### [Records supplied]
● ● ● ● ● ● ●
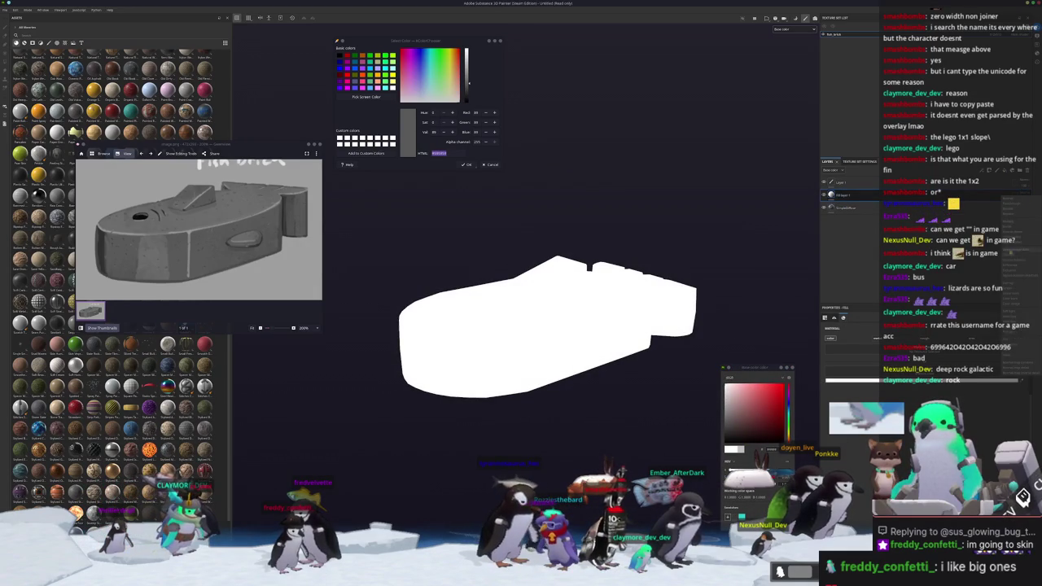
pyautogui.rightClick(849, 195)
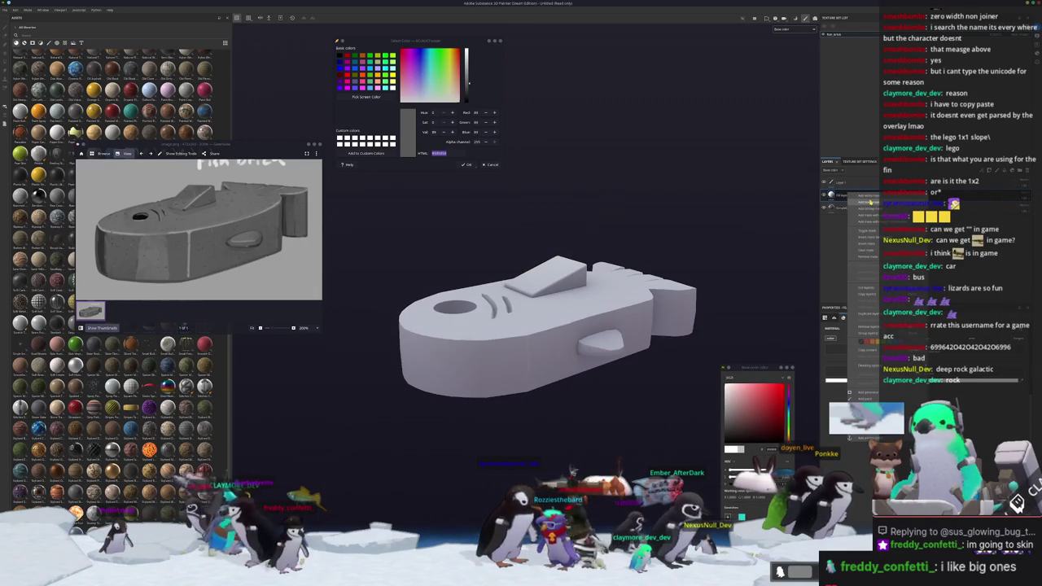
pyautogui.click(870, 202)
# Add a generator to the layer's mask and bring up the mesh map baking settings
pyautogui.rightClick(840, 197)
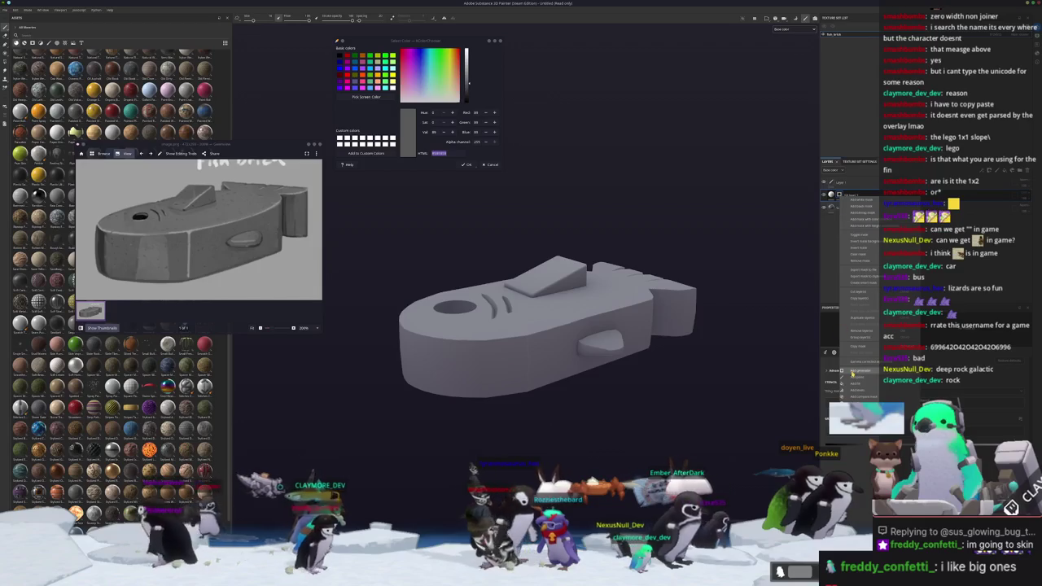
pyautogui.click(852, 370)
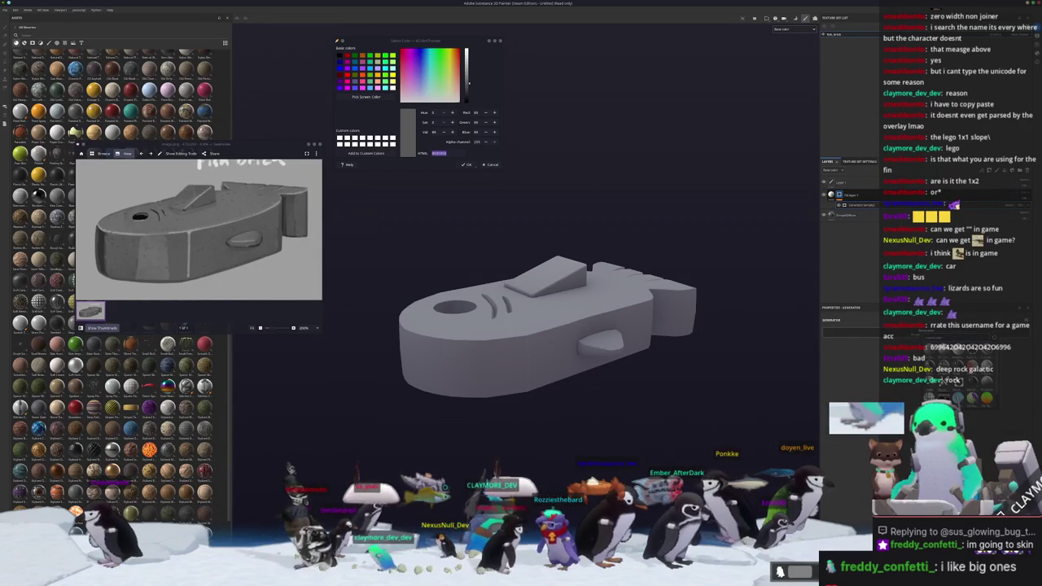
pyautogui.scroll(3, 742, 318)
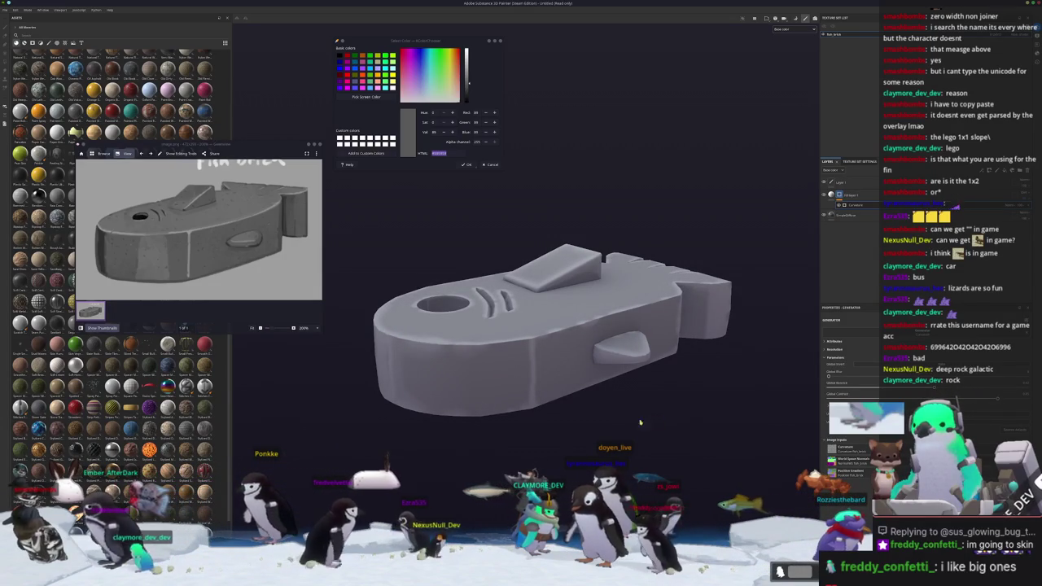
pyautogui.press('ctrl+shift+b')
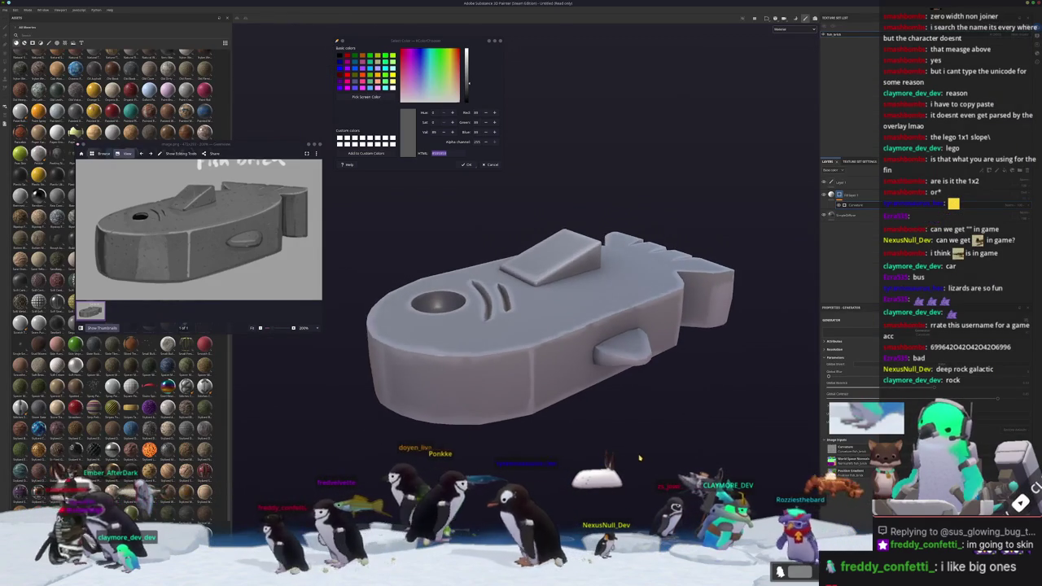
pyautogui.press('ctrl+shift+b')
● ● ● ● ● ● ●
### [Task brief]
Show me every line of the entries above that holds "rightClick".

### [Problem solution]
pyautogui.rightClick(849, 195)
pyautogui.rightClick(840, 197)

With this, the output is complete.